Early in my blogging life, I became friends with a great, Mormon historian, Ardis Parshall. You can find her work at She kindly corrected me when I told her that my family had a story that my 2nd Great Grandfather, Daniel Bartholemew Roman, had come across the plains in 1855 with a handcart at the age of four. You see, the handcart companies didn't start until 1856.

And I just discovered where that handcart story might have come from.

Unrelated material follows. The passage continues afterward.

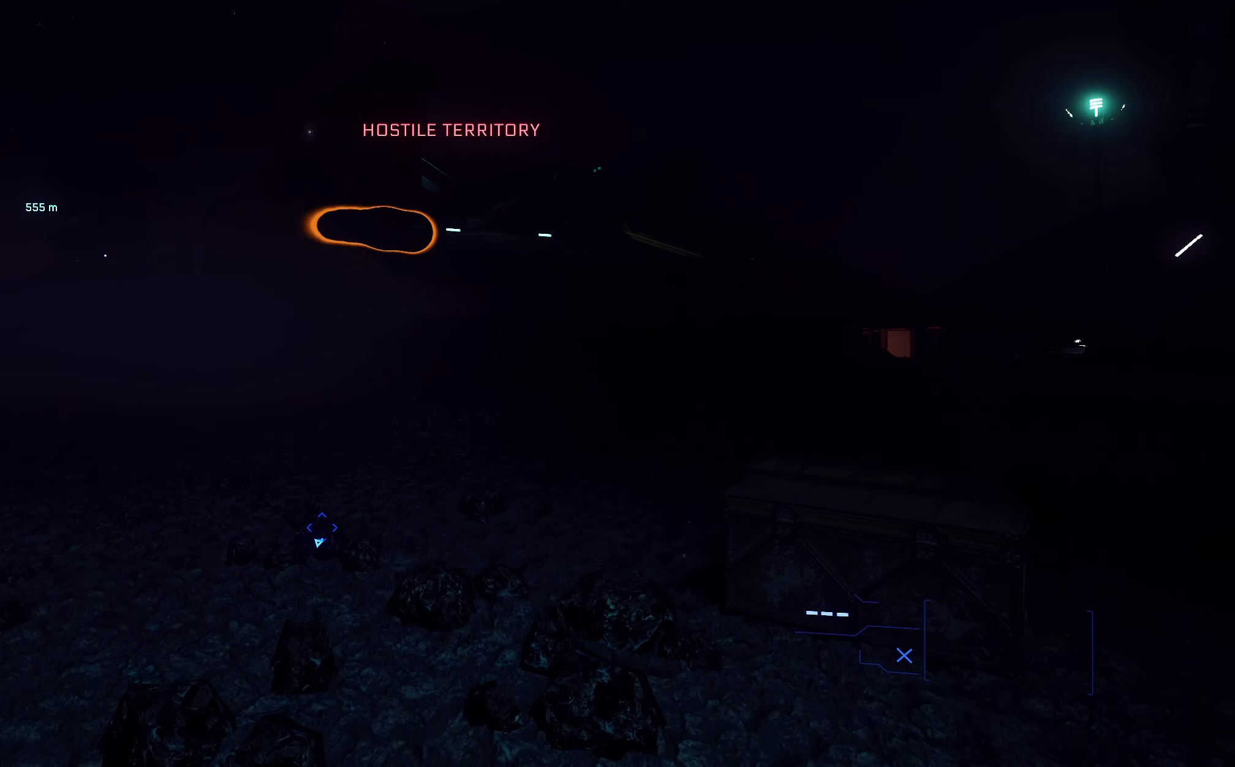
{"buttons": ["L3"], "left_stick": "up", "right_stick": "up-right", "events": [[433, "right_stick", "up-right"]]}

Daniel came from Piedmont, Italy with his widower father, David Charles Roman. Daniel's deceased mother was Jeanne Malan, of one of the first families to join the LDS Church in Italy. Daniel's father David, remarried in Utah to a widow who came with the Ellsworth Handcart Company in 1856, Suzanne Robert Rochon. She became widowed when her husband, Jean Michel Rochon, died in Echo Canyon on the 22nd of September, 1856, four days short of the Salt Lake Valley. An account of his tragic, though nameless, death is in the journal of William Butler, an Irishman, and Captain of the Second Hundred in the Ellsworth Company:
Upon arriving at Echo, Utah I became very sick and was forced to lie on the ground due to the pain in my stomach. After praying and resting a short time, I was able to continue on. As the company had gone on down the canyon, I was forced to travel alone, there being a terrible rainstorm raging and I was unable to see except when the lighting would flash. While traveling alone, I overtook an Italian and his little girl with their handcart. They also had been left behind to die. This man died before morning. I buried him the best I could, not having a shovel. I then traveled on, taking the little girl and her cart with me. During that day we overtook another man and his daughter by the name of Clark. They also had been left by the main company. I said to myself later, “Had it not been for Mr. Clark and his assistance I could not have continued on.” We overtook the main company the following day. Here we camped to bury our dead. Our provisions almost exhausted, we all cut down to one cup of flour a day.